Sean M. Kennedy then looks at the contemporary valences of these connected histories in “Postcolonial Pain Control and the ‘Transparent I’: Narcotrafficking and Narcopolis,” in which he analyzes the psychic and social relations between and among Nigerians and Indians in Jeet Thayil’s 2012 novel, set in the “underworld” of Mumbai. Using Ferreira da Silva’s “analytics of raciality,” Kennedy hones in on the relationships of the transgender hijra character and the Nigerian narcotics runner (alternately called an “African donkey,” a “Negro,” and a “Nigerian,” though never by his name) to both the gangsters of the novel and the “transparent I” of the narrator/author: masculine Indian men who must consciously close themselves off from blackness and queerness to maintain their self-intelligibility even while unconsciously engaging in cross-racial homosocial play. By moving away from the hemispheric-Americas context of cartels and drug wars, as well as the history of the Asian opium trade, Kennedy provides a lens on how the illicit drugs market is shaping two of the world’s largest economies, politically as well as psychically, in the face of uneven global development.
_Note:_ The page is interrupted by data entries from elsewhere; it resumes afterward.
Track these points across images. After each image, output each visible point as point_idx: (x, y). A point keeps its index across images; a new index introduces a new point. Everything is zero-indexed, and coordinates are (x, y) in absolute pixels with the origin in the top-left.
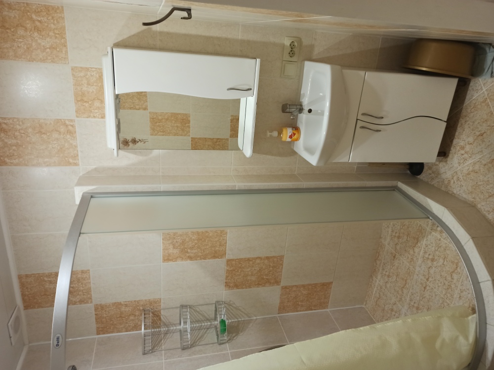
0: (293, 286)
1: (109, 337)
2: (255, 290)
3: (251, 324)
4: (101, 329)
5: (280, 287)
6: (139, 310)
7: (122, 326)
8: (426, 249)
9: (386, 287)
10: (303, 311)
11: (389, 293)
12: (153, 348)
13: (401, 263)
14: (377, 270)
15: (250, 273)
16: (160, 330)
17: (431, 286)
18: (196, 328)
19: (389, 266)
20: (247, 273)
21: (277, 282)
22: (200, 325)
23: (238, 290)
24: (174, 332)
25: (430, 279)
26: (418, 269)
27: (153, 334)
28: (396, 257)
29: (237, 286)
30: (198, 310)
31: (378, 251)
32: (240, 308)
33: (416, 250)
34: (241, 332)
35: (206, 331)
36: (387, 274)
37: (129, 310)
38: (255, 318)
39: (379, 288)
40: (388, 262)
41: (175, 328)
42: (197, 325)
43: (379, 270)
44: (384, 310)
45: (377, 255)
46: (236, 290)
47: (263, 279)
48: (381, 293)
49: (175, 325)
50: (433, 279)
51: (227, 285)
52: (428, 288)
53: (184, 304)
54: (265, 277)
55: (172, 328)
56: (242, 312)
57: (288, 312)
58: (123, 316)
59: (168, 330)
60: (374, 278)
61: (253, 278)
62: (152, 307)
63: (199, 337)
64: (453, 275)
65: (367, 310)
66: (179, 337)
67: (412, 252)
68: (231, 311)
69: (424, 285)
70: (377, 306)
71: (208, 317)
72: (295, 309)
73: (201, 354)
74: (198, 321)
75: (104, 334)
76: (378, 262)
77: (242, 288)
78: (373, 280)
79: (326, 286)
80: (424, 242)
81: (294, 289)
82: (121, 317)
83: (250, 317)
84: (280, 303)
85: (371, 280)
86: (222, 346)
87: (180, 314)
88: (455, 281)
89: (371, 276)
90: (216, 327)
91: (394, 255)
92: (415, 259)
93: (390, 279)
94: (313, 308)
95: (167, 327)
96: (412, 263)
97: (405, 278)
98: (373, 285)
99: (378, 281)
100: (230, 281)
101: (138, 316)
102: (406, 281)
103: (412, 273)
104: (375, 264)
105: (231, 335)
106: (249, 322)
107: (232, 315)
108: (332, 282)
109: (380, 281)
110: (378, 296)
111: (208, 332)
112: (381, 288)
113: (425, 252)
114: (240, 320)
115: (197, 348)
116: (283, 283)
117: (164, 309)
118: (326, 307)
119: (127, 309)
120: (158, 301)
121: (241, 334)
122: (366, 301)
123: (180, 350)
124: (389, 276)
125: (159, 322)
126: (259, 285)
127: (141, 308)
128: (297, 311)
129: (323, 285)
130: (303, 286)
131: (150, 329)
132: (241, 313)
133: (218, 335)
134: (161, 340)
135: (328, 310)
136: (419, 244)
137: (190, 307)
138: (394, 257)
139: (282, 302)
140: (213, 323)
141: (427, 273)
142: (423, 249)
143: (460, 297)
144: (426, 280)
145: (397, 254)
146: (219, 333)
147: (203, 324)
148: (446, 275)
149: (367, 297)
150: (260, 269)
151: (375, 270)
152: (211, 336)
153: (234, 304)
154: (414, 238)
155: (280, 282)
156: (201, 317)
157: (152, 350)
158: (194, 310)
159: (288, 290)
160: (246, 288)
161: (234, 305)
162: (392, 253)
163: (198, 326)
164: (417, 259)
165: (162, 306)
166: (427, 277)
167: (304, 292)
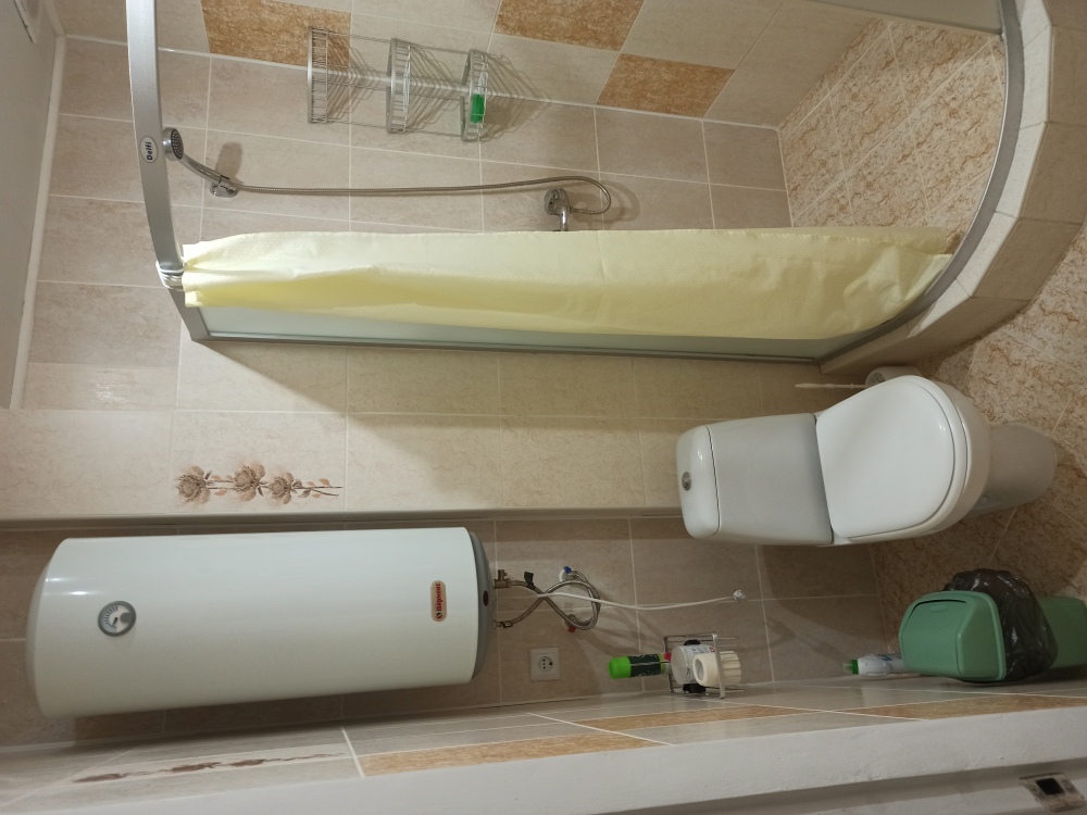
0: (647, 59)
1: (237, 65)
2: (562, 47)
3: (536, 113)
4: (218, 43)
5: (617, 54)
6: (302, 26)
7: (266, 49)
8: (956, 84)
9: (837, 116)
10: (651, 110)
11: (836, 129)
12: (330, 113)
13: (893, 85)
14: (840, 70)
15: (559, 10)
16: (345, 74)
17: (917, 160)
18: (421, 92)
19: (866, 77)
20: (552, 7)
21: (614, 43)
22: (432, 86)
23: (523, 38)
24: (375, 87)
25: (924, 147)
26: (916, 113)
27: (331, 81)
28: (892, 66)
29: (522, 30)
30: (430, 57)
31: (865, 31)
32: (520, 75)
33: (938, 74)
34: (513, 125)
35: (442, 104)
36: (855, 90)
37: (279, 22)
38: (547, 101)
39: (824, 109)
40: (870, 67)
41: (377, 79)
42: (425, 85)
43: (844, 73)
44: (809, 155)
45: (859, 39)
46: (518, 37)
47: (586, 29)
48: (821, 123)
49: (378, 73)
50: (930, 150)
51: (502, 22)
52: (909, 160)
53: (401, 37)
54: (590, 26)
55: (371, 78)
56: (524, 83)
57: (619, 106)
58: (266, 29)
59: (363, 80)
60: (826, 85)
61: (564, 23)
62: (329, 27)
63: (424, 114)
64: (967, 163)
65: (780, 139)
66: (384, 102)
67: (925, 73)
68: (501, 76)
69: (906, 153)
70: (801, 142)
71: (449, 75)
72: (636, 103)
73: (426, 152)
74: (427, 78)
75: (226, 53)
76: (851, 56)
77: (534, 37)
78: (821, 86)
79: (717, 75)
80: (961, 67)
81: (647, 65)
82: (260, 30)
83: (538, 97)
84: (608, 85)
85: (818, 85)
86: (470, 145)
87: (390, 57)
88: (963, 175)
89: (822, 78)
90: (463, 100)
91: (889, 59)
92: (923, 91)
93: (854, 104)
94: (673, 110)
95: (361, 74)
96: (914, 96)
97: (882, 119)
98: (815, 98)
99: (831, 95)
100: (510, 15)
101: (300, 37)
102: (880, 124)
103: (900, 115)
104: (843, 56)
105: (490, 125)
106: (533, 106)
107: (500, 84)
108: (734, 71)
109: (832, 97)
110: (814, 122)
111: (445, 107)
112: (828, 112)
113: (950, 90)
114: (516, 96)
115: (418, 137)
116: (625, 49)
117: (356, 37)
118: (702, 114)
119: (275, 18)
120: (343, 17)
121: (512, 129)
122: (787, 122)
123: (384, 132)
124: (854, 97)
125: (345, 59)
126: (572, 39)
127: (306, 24)
128: (637, 109)
129: (712, 70)
130: (669, 64)
131: (323, 68)
132: (520, 84)
133: (464, 121)
134: (347, 100)
135: (701, 120)
136: (950, 65)
137: (414, 47)
138: (888, 64)
139: (612, 84)
140: (458, 89)
141: (927, 132)
142: (949, 80)
143: (952, 207)
144: (915, 144)
145: (896, 61)
146: (467, 115)
147: (437, 87)
148: (956, 154)
149: (792, 114)
150: (584, 7)
151: (837, 67)
152: (450, 118)
153: (510, 63)
154: (950, 45)
155: (622, 44)
156: (436, 73)
157: (328, 118)
158: (421, 55)
159: (632, 64)
160: (543, 39)
161: (509, 67)
162: (887, 53)
163: (427, 88)
164: (927, 94)
165: (353, 30)
166: (921, 140)
167: (666, 77)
The next pair of papers shift to relations between China and Africa, which move beyond the dominant global narrative of Chinese investment in Africa. In “Mixed Race Poetics of the Francophone Indian Ocean: Afrasian Animal-Maroons,” Benjamin Hiramatsu Ireland examines a rare, uncirculated French-language poetic collection, My Chinese Nation (1995), written by author and activist Daniel Honore, of Sino-African heritage. Ireland argues that Honore curiously animalizes the Afrasian maroons whom he describes using dehumanizing metaphors that one would find in postcolonial literatures of the French Caribbean. The Afrasian maroon metaphorically “becoming-animal” constitutes a fusion of African and Asian colonial histories with the French Empire, making the maroon figure an assemblage of transhistorical and transcultural signifiers fused with affects of colonial traumas. Through such affective projections, the poetic subject achieves forms of ontological stability and security that counteracts his sentiments of non-belonging to both African and Asian cultures.
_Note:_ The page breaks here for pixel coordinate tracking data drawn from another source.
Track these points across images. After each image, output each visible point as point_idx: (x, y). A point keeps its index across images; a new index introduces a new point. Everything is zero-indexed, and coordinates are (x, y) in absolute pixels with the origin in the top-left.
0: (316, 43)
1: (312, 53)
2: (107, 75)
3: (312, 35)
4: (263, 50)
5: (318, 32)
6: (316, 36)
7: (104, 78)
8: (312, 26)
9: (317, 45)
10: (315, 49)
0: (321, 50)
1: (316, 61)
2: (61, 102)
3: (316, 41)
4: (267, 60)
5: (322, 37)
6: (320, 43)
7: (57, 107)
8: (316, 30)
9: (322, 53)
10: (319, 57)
Guangzhi Huang concludes the session with “‘200,000 Blacks in Guangzhou’: News Media, Race, and State Construction of Modern Urbanity,” in which he analyzes contemporary media representations of Africans in Guangzhou, home to the largest African community in China today. Huang investigates how state agencies create a false impressions of and about mass migration from Africa to China by using strategically selected images and statistics and linking illicit migration status to spikes in crimes of drug use, trafficking, and sexual violence. While such tropes exist globally, Huang argues that in Guangzhou, they are a component of the municipal government’s urban-development and state-building strategies. Noting that the African community is described in a language similar to that which is used to describe domestic rural migrants inhabiting the same urban neighborhoods, Huang shows how the government constructs a racial other that is at once familiar and unmistakably non-Chinese.

In sum, the papers in this session will bolster the emerging south-south inquiry in evidence in previous MLA conventions and that will surely grow at MLA 2018 and subsequent conventions. We look forward to being a part of this developing conversation.